Yes, I'm complaining for the sake of complaining. I'm bored.
Today is a perfect fall day. I just got back from walking for groceries and I'm glad I decided to walk instead of ride my bike. It's cool, only about 8 degrees, so I was glad to have my fingerless gloves on, but the walk warms you and the cool air on your face feel wonderful. The sun is bright against the blue with just a few clouds, and walking over the creek, the leaves are a symphony of reds, oranges, yellows and greens. Soon it will be winter and all the color will be washed away, bleached white by the snow. I wish fall was not so short a season, because it's always been a happy one for me.
Gotta love it, I just wrote a long text to my brother, then went to send it and realized I didnt have his # in my phone book.. *sigh*
It's amazing, some times, how a song from one's past can touch the heart...
*laughs* I'm window shopping for jewelery on Etsy (http://www.ets
It's been a bit of a fucked up day and I'm feeling rather out of sorts. Cant concentrate. Didn't get anything accomplished. It's fucking early but I think I'm going to go to bed. Sometimes nothing but sleep clears my mind. I hope I have more dreams like last night. They made me happy, even if they made me lonely...
On a side note, I'm completely addicted to swing dancing. I can not wait for the next open dance in October. I must find some where to take lessons once I'm back in Calgary..
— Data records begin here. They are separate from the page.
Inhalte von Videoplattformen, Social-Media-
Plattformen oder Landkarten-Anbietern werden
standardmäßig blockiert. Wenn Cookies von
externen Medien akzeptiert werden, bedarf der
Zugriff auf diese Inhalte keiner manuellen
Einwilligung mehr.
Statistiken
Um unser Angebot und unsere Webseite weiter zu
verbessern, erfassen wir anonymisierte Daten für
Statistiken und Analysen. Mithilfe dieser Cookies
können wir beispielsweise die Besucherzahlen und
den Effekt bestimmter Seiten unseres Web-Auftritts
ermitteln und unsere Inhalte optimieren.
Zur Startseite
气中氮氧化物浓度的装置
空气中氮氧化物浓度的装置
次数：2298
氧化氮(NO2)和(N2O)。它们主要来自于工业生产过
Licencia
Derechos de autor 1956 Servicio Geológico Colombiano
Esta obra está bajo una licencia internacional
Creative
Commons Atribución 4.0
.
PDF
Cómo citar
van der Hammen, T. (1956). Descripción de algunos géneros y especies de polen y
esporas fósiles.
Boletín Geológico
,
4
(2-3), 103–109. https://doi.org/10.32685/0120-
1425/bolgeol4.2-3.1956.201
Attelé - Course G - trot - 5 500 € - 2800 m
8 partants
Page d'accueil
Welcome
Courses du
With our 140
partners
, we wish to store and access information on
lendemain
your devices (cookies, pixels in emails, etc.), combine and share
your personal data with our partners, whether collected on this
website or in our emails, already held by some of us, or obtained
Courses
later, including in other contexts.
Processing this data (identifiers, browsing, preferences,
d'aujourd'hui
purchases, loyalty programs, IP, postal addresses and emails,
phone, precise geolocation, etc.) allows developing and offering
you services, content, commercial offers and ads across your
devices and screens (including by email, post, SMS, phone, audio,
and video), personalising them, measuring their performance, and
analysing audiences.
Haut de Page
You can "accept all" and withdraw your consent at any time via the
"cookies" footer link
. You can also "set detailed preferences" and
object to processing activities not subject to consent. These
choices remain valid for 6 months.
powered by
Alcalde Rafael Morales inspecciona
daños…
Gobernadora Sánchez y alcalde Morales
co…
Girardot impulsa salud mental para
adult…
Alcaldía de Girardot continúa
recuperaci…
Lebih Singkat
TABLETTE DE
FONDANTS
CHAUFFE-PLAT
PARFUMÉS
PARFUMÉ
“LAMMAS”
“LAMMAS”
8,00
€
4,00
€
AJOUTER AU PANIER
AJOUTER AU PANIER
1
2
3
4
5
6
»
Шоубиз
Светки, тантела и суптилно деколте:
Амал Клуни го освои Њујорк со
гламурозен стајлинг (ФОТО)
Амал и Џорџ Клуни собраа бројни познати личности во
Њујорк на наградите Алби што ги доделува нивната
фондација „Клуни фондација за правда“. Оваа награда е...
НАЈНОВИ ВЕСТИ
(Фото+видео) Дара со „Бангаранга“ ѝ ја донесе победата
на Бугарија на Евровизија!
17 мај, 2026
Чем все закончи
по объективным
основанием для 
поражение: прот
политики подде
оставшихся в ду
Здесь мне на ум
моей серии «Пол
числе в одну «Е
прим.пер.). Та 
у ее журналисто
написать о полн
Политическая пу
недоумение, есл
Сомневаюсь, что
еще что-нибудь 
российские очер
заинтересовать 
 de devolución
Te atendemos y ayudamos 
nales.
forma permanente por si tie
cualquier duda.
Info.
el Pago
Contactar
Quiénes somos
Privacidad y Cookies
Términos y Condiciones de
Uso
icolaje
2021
I find my self, as of late, absolutely in love with the play of light and shadows on clouds. I'm spending hours staring at the sky.
I'm tired and I'll admit that I don't feel the least bit like working on school work right now. I would much rather have slept in, esp considering that I have no class till 1:15. I've been at school since 8 though, and it's now 11. I've been productive this entire time and now all i want to do is have a nap. *chuckles* Knowing me, I'll do just that in Dr.Blair's classes this afternoon. I almost feel bad, but i did warn him I'd be doing it again this year. That said, some of my best marks in first and second semester were in his classes. it hasn't even been two full weeks yet and I feel like all I ever do is study. Oh well, I had to know it was inevitable. Only one year left, after all. I think it's worth it. And thursday mornings will be well worth getting up early, to go work with horses all morning every week.
Yeah, as tired as I am and as little I feel like working on school stuff right now, I'm happy here. I love what I'm learning, without a doubt. I do miss not having to get up till 7 all summer though..
Well, while it's not quite the same as having my own place would be, I find I'm quite enjoying making the apartment that I'm sharing with one of my classmates into a home for the next 8 months. I'm definitely going to be happier here than I was at my Uncles. It's a really nice area too. Lots of trees and what not, which is of course very important to me. I'm slowly getting everything organized (thank gods I have a talent for that because we have a lot of stuff and it's not a very big place) both in my own personal space and in our shared space. Slowly, little by little, I'm liking this place more and more.
This really sucks. All summer, I was good. Less than a week back in Edmonton and back in school, and the nightmares are back, almost every night already. This is really not cool. I'm not even really stresses for pete's sake!